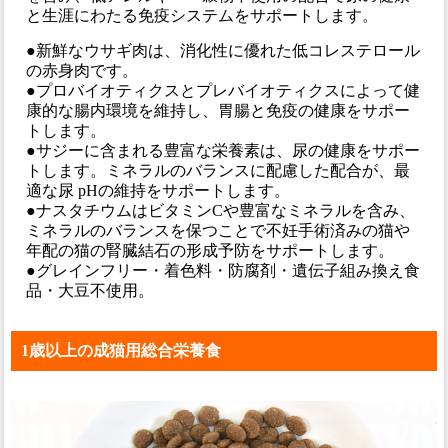
と生涯にわたる免疫システムをサポートします。
●新鮮なウサギ肉は、消化性に優れた低コレステロール
の赤身肉です。
●プロバイオティクスとプレバイオティクスによって健
康的な腸内環境を維持し、胃腸と免疫の健康をサポー
トします。
●サジーに含まれる豊富な栄養素は、尿の健康をサポー
トします。ミネラルのバランスに配慮した配合が、最
適な尿 pHの維持をサポートします。
●ナスタチウムはビタミンCや豊富なミネラルを含み、
ミネラルのバランスを保つことで不妊手術済みの猫や
年配の猫の腎臓結石の形成予防をサポートします。
●グレインフリー・着色料・防腐剤・遺伝子組み換え食
品・大豆不使用。
1歳以上の成猫用総合栄養食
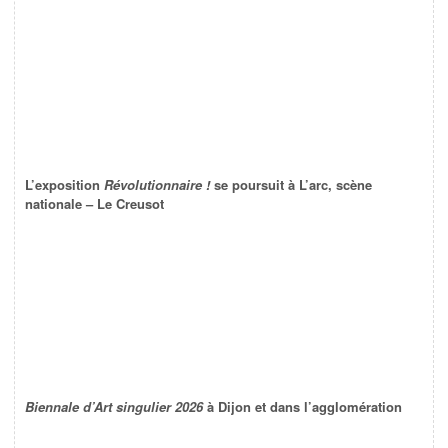
L’exposition
Révolutionnaire !
se poursuit à L’arc, scène
nationale – Le Creusot
Biennale d’Art singulier 2026
à Dijon et dans l’agglomération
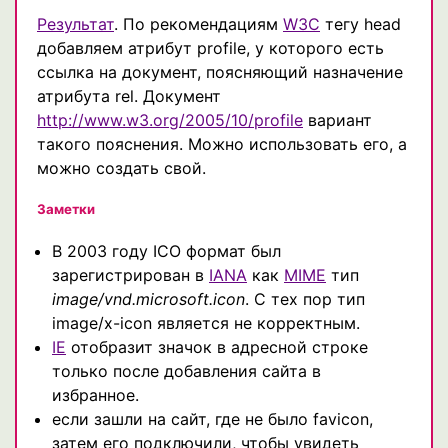
Результат
. По рекомендациям
W3C
тегу head
добавляем атрибут profile, у которого есть
ссылка на документ, поясняющий назначение
атрибута rel. Документ
http://www.w3.org/2005/10/profile
вариант
такого пояснения. Можно использовать его, а
можно создать свой.
Заметки
В 2003 году ICO формат был
зарегистрирован в
IANA
как
MIME
тип
image/vnd.microsoft.icon
. С тех пор тип
image/x-icon является не корректным.
IE
отобразит значок в адресной строке
только после добавления сайта в
избранное.
если зашли на сайт, где не было favicon,
затем его подключили, чтобы увидеть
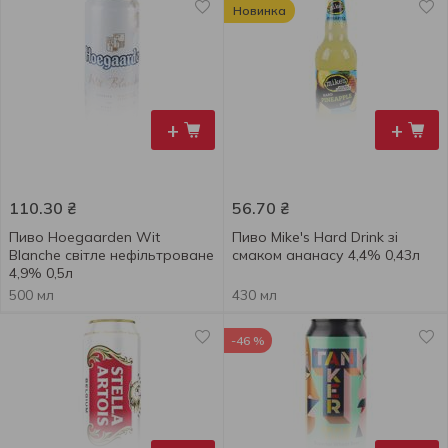
Новинка
+
+
110.30
₴
56.70
₴
Пиво Hoegaarden Wit
Пиво Mike's Hard Drink зі
Blanche світле нефільтроване
смаком ананасу 4,4% 0,43л
4,9% 0,5л
500 мл
430 мл
-46 %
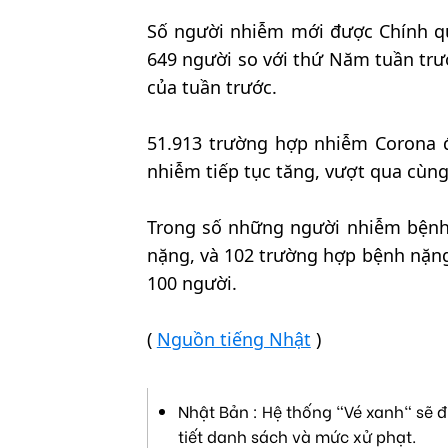
Số người nhiễm mới được Chính q
649 người so với thứ Năm tuần trư
của tuần trước.
51.913 trường hợp nhiễm Corona đ
nhiễm tiếp tục tăng, vượt qua cùng
Trong số những người nhiễm bệnh 
nặng, và 102 trường hợp bệnh nặng
100 người.
(
Nguồn tiếng Nhật
)
Nhật Bản : Hệ thống "Vé xanh" sẽ đ
tiết danh sách và mức xử phạt.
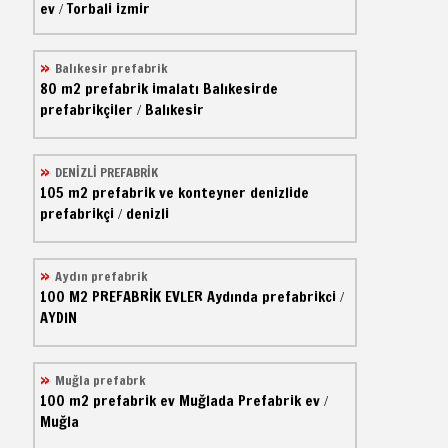
ev
Torbali izmir
/
Balıkesir prefabrik
80 m2
prefabrik imalatı
Balıkesirde
prefabrikçiler
Balıkesir
/
DENİZLİ PREFABRİK
105 m2
prefabrik ve konteyner
denizlide
prefabrikçi
denizli
/
Aydın prefabrik
100 M2
PREFABRİK EVLER
Aydında prefabrikci
/
AYDIN
Muğla prefabrk
100 m2
prefabrik ev
Muğlada Prefabrik ev
/
Muğla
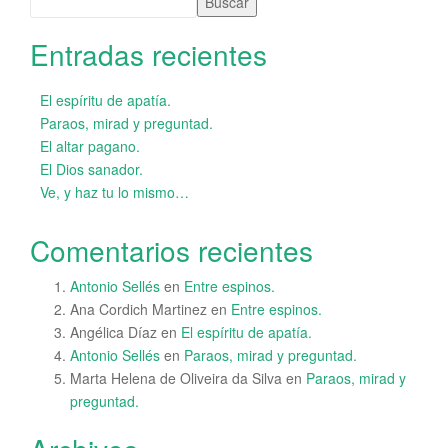
Buscar
Entradas recientes
El espíritu de apatía.
Paraos, mirad y preguntad.
El altar pagano.
El Dios sanador.
Ve, y haz tu lo mismo…
Comentarios recientes
Antonio Sellés
en
Entre espinos.
Ana Cordich Martinez
en
Entre espinos.
Angélica Díaz
en
El espíritu de apatía.
Antonio Sellés
en
Paraos, mirad y preguntad.
Marta Helena de Oliveira da Silva
en
Paraos, mirad y
preguntad.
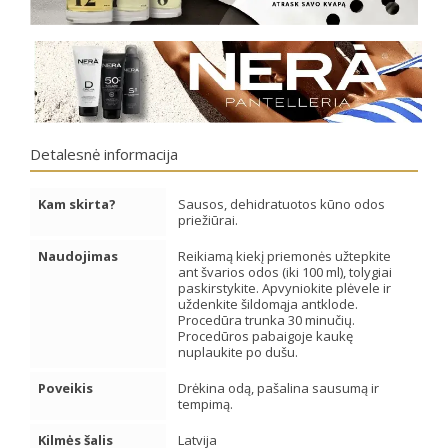
Detalesnė informacija
Kam skirta?
Sausos, dehidratuotos kūno odos
priežiūrai.
Naudojimas
Reikiamą kiekį priemonės užtepkite
ant švarios odos (iki 100 ml), tolygiai
paskirstykite. Apvyniokite plėvele ir
uždenkite šildomąja antklode.
Procedūra trunka 30 minučių.
Procedūros pabaigoje kaukę
nuplaukite po dušu.
Poveikis
Drėkina odą, pašalina sausumą ir
tempimą.
Kilmės šalis
Latvija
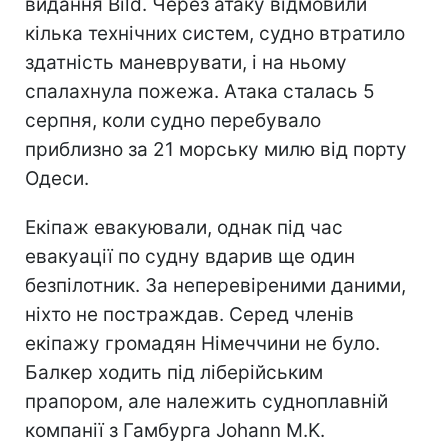
видання Bild. Через атаку відмовили
кілька технічних систем, судно втратило
здатність маневрувати, і на ньому
спалахнула пожежа. Атака сталась 5
серпня, коли судно перебувало
приблизно за 21 морську милю від порту
Одеси.
Екіпаж евакуювали, однак під час
евакуації по судну вдарив ще один
безпілотник. За неперевіреними даними,
ніхто не постраждав. Серед членів
екіпажу громадян Німеччини не було.
Балкер ходить під ліберійським
прапором, але належить судноплавній
компанії з Гамбурга Johann M.K.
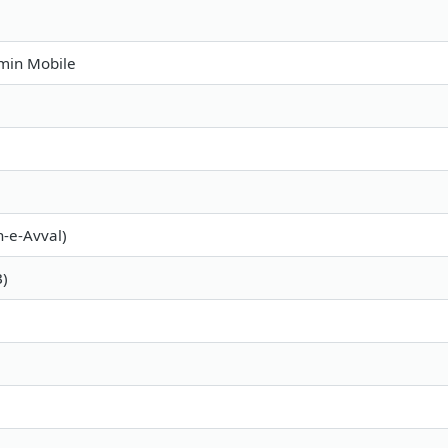
in Mobile
h-e-Avval)
B)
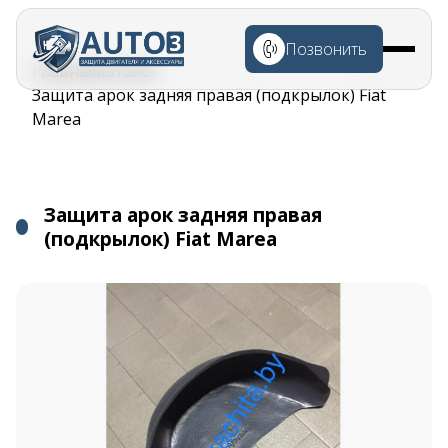
Перейти к
основному
Позвонить
содержанию
Строка
Главная
Каталог
навигации
Защита арок задняя правая (подкрылок) Fiat
Marea
Защита арок задняя правая
(подкрылок) Fiat Marea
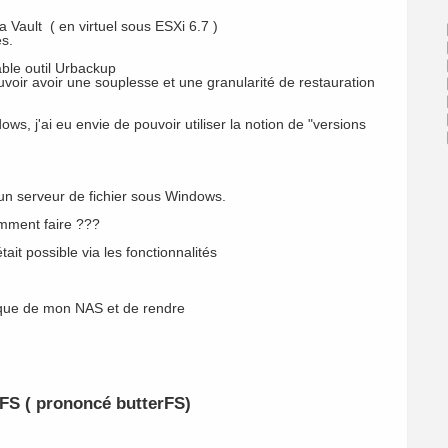
 Vault ( en virtuel sous ESXi 6.7 )
s.
able outil Urbackup
voir avoir une souplesse et une granularité de restauration
ws, j'ai eu envie de pouvoir utiliser la notion de "versions
un serveur de fichier sous Windows.
mment faire ???
tait possible via les fonctionnalités
isque de mon NAS et de rendre
FS ( prononcé butterFS)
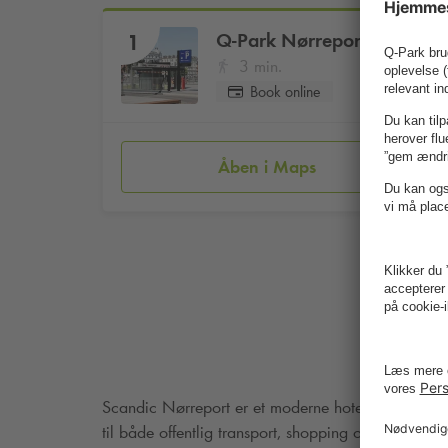
Q-Park
Nørreport
1
3 min.
Book online
Åben i Maps
Scandic Nørreport er et moderne hotel med en att
til både offentlig transport, shopping og kulturelle o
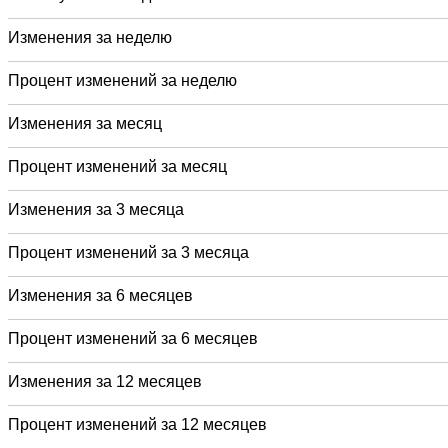
Изменения за неделю
Процент изменений за неделю
Изменения за месяц
Процент изменений за месяц
Изменения за 3 месяца
Процент изменений за 3 месяца
Изменения за 6 месяцев
Процент изменений за 6 месяцев
Изменения за 12 месяцев
Процент изменений за 12 месяцев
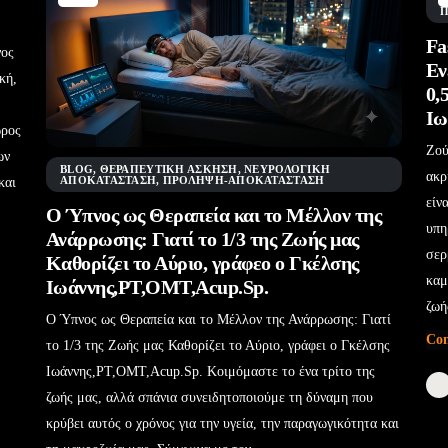
Fa
νος
Εν
κή,
0,
Ιω
ώρος
Ζού
ων
BLOG
,
ΘΕΡΑΠΕΥΤΙΚΉ ΆΣΚΗΣΗ
,
ΝΕΥΡΟΛΟΓΙΚΉ
ακρ
ΑΠΟΚΑΤΆΣΤΑΣΗ
,
ΠΡΌΛΗΨΗ-ΑΠΟΚΑΤΆΣΤΑΣΗ
και
είν
Ο Ύπνος ως Θεραπεία και το Μέλλον της
υπη
Ανάρρωσης: Γιατί το 1/3 της Ζωής μας
σερ
Καθορίζει το Αύριο, γράφεο ο Γκέλσης
καμ
Ιωάννης,PT,OMT,Acup.Sp.
ζωή
Ο Ύπνος ως Θεραπεία και το Μέλλον της Ανάρρωσης: Γιατί
Con
το 1/3 της Ζωής μας Καθορίζει το Αύριο, γράφει ο Γκέλσης
Ιωάννης,PT,OMT,Acup.Sp. Κοιμόμαστε το ένα τρίτο της
ζωής μας, αλλά σπάνια συνειδητοποιούμε τη δύναμη που
κρύβει αυτός ο χρόνος για την υγεία, την παραγωγικότητα και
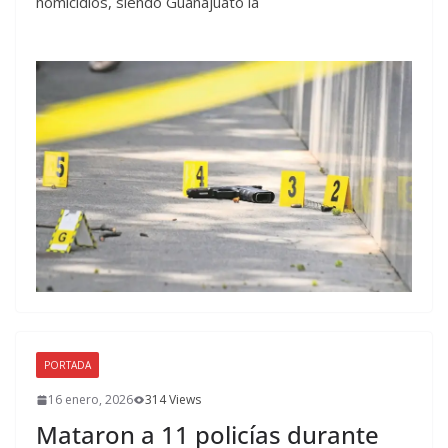
homicidios, siendo Guanajuato la
PORTADA
16 enero, 2026
314 Views
Mataron a 11 policías durante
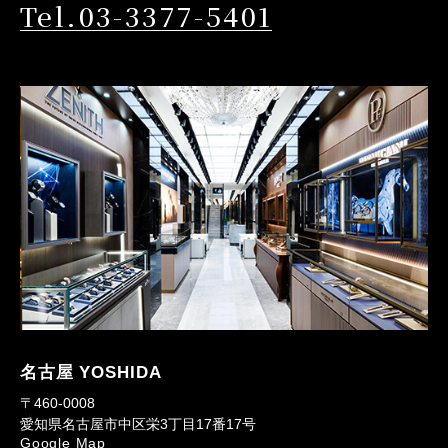
Tel.03-3377-5401
名古屋 YOSHIDA
〒460-0008
愛知県名古屋市中区栄3丁目17番17号
Google Map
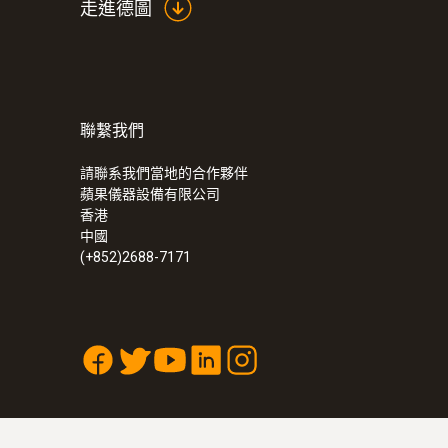
走進德圖
聯繫我們
:
0632 0316
testo 316-1 - 可燃气体检漏仪
請聯系我們當地的合作夥伴
蘋果儀器設備有限公司
香港
中國
(+852)2688-7171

__Task details__. Update the text of all the records by replacing "Hoegaarden" with "Leffe" and leaving everything else unchanged. Give only the text, without the pictures.

__Solution for this exercise__.
と生涯にわたる免疫システムをサポートします。
●新鮮なウサギ肉は、消化性に優れた低コレステロール
の赤身肉です。
●プロバイオティクスとプレバイオティクスによって健
康的な腸内環境を維持し、胃腸と免疫の健康をサポー
トします。
●サジーに含まれる豊富な栄養素は、尿の健康をサポー
トします。ミネラルのバランスに配慮した配合が、最
適な尿 pHの維持をサポートします。
●ナスタチウムはビタミンCや豊富なミネラルを含み、
ミネラルのバランスを保つことで不妊手術済みの猫や
年配の猫の腎臓結石の形成予防をサポートします。
●グレインフリー・着色料・防腐剤・遺伝子組み換え食
品・大豆不使用。
1歳以上の成猫用総合栄養食
L’exposition
Révolutionnaire !
se poursuit à L’arc, scène
nationale – Le Creusot
Biennale d’Art singulier 2026
à Dijon et dans l’agglomération
Результат
. По рекомендациям
W3C
тегу head
добавляем атрибут profile, у которого есть
ссылка на документ, поясняющий назначение
атрибута rel. Документ
http://www.w3.org/2005/10/profile
вариант
такого пояснения. Можно использовать его, а
можно создать свой.
Заметки
В 2003 году ICO формат был
зарегистрирован в
IANA
как
MIME
тип
image/vnd.microsoft.icon
. С тех пор тип
image/x-icon является не корректным.
IE
отобразит значок в адресной строке
только после добавления сайта в
избранное.
если зашли на сайт, где не было favicon,
затем его подключили, чтобы увидеть
Новинка
+
+
110.30
₴
56.70
₴
Пиво Leffe Wit
Пиво Mike's Hard Drink зі
Blanche світле нефільтроване
смаком ананасу 4,4% 0,43л
4,9% 0,5л
500 мл
430 мл
-46 %
Số người nhiễm mới được Chính q
649 người so với thứ Năm tuần trư
của tuần trước.
51.913 trường hợp nhiễm Corona đ
nhiễm tiếp tục tăng, vượt qua cùng
Trong số những người nhiễm bệnh 
nặng, và 102 trường hợp bệnh nặng
100 người.
(
Nguồn tiếng Nhật
)
Nhật Bản : Hệ thống "Vé xanh" sẽ đ
tiết danh sách và mức xử phạt.
ev
Torbali izmir
/
Balıkesir prefabrik
80 m2
prefabrik imalatı
Balıkesirde
prefabrikçiler
Balıkesir
/
DENİZLİ PREFABRİK
105 m2
prefabrik ve konteyner
denizlide
prefabrikçi
denizli
/
Aydın prefabrik
100 M2
PREFABRİK EVLER
Aydında prefabrikci
/
AYDIN
Muğla prefabrk
100 m2
prefabrik ev
Muğlada Prefabrik ev
/
Muğla
Buscar
Entradas recientes
El espíritu de apatía.
Paraos, mirad y preguntad.
El altar pagano.
El Dios sanador.
Ve, y haz tu lo mismo…
Comentarios recientes
Antonio Sellés
en
Entre espinos.
Ana Cordich Martinez
en
Entre espinos.
Angélica Díaz
en
El espíritu de apatía.
Antonio Sellés
en
Paraos, mirad y preguntad.
Marta Helena de Oliveira da Silva
en
Paraos, mirad y
preguntad.
Detalesnė informacija
Kam skirta?
Sausos, dehidratuotos kūno odos
priežiūrai.
Naudojimas
Reikiamą kiekį priemonės užtepkite
ant švarios odos (iki 100 ml), tolygiai
paskirstykite. Apvyniokite plėvele ir
uždenkite šildomąja antklode.
Procedūra trunka 30 minučių.
Procedūros pabaigoje kaukę
nuplaukite po dušu.
Poveikis
Drėkina odą, pašalina sausumą ir
tempimą.
Kilmės šalis
Latvija
видання Bild. Через атаку відмовили
кілька технічних систем, судно втратило
здатність маневрувати, і на ньому
спалахнула пожежа. Атака сталась 5
серпня, коли судно перебувало
приблизно за 21 морську милю від порту
Одеси.
Екіпаж евакуювали, однак під час
евакуації по судну вдарив ще один
безпілотник. За неперевіреними даними,
ніхто не постраждав. Серед членів
екіпажу громадян Німеччини не було.
Балкер ходить під ліберійським
прапором, але належить судноплавній
компанії з Гамбурга Johann M.K.
in Mobile
h-e-Avval)
B)
Перейти к
основному
Позвонить
содержанию
Строка
Главная
Каталог
навигации
Защита арок задняя правая (подкрылок) Fiat
Marea
Защита арок задняя правая
(подкрылок) Fiat Marea
 Vault ( en virtuel sous ESXi 6.7 )
s.
able outil Urbackup
voir avoir une souplesse et une granularité de restauration
ws, j'ai eu envie de pouvoir utiliser la notion de "versions
un serveur de fichier sous Windows.
mment faire ???
tait possible via les fonctionnalités
isque de mon NAS et de rendre
FS ( prononcé butterFS)
Q-Park
Nørreport
1
3 min.
Book online
Åben i Maps
Scandic Nørreport er et moderne hotel med en att
til både offentlig transport, shopping og kulturelle o
Изменения за неделю
Процент изменений за неделю
Изменения за месяц
Процент изменений за месяц
Изменения за 3 месяца
Процент изменений за 3 месяца
Изменения за 6 месяцев
Процент изменений за 6 месяцев
Изменения за 12 месяцев
Процент изменений за 12 месяцев
Fa
νος
Εν
κή,
0,
Ιω
ώρος
Ζού
ων
BLOG
,
ΘΕΡΑΠΕΥΤΙΚΉ ΆΣΚΗΣΗ
,
ΝΕΥΡΟΛΟΓΙΚΉ
ακρ
ΑΠΟΚΑΤΆΣΤΑΣΗ
,
ΠΡΌΛΗΨΗ-ΑΠΟΚΑΤΆΣΤΑΣΗ
και
είν
Ο Ύπνος ως Θεραπεία και το Μέλλον της
υπη
Ανάρρωσης: Γιατί το 1/3 της Ζωής μας
σερ
Καθορίζει το Αύριο, γράφεο ο Γκέλσης
καμ
Ιωάννης,PT,OMT,Acup.Sp.
ζωή
Ο Ύπνος ως Θεραπεία και το Μέλλον της Ανάρρωσης: Γιατί
Con
το 1/3 της Ζωής μας Καθορίζει το Αύριο, γράφει ο Γκέλσης
Ιωάννης,PT,OMT,Acup.Sp. Κοιμόμαστε το ένα τρίτο της
ζωής μας, αλλά σπάνια συνειδητοποιούμε τη δύναμη που
κρύβει αυτός ο χρόνος για την υγεία, την παραγωγικότητα και
homicidios, siendo Guanajuato la
PORTADA
16 enero, 2026
314 Views
Mataron a 11 policías durante
Tel.03-3377-5401
名古屋 YOSHIDA
〒460-0008
愛知県名古屋市中区栄3丁目17番17号
Google Map
走進德圖
聯繫我們
:
0632 0316
testo 316-1 - 可燃气体检漏仪
請聯系我們當地的合作夥伴
蘋果儀器設備有限公司
香港
中國
(+852)2688-7171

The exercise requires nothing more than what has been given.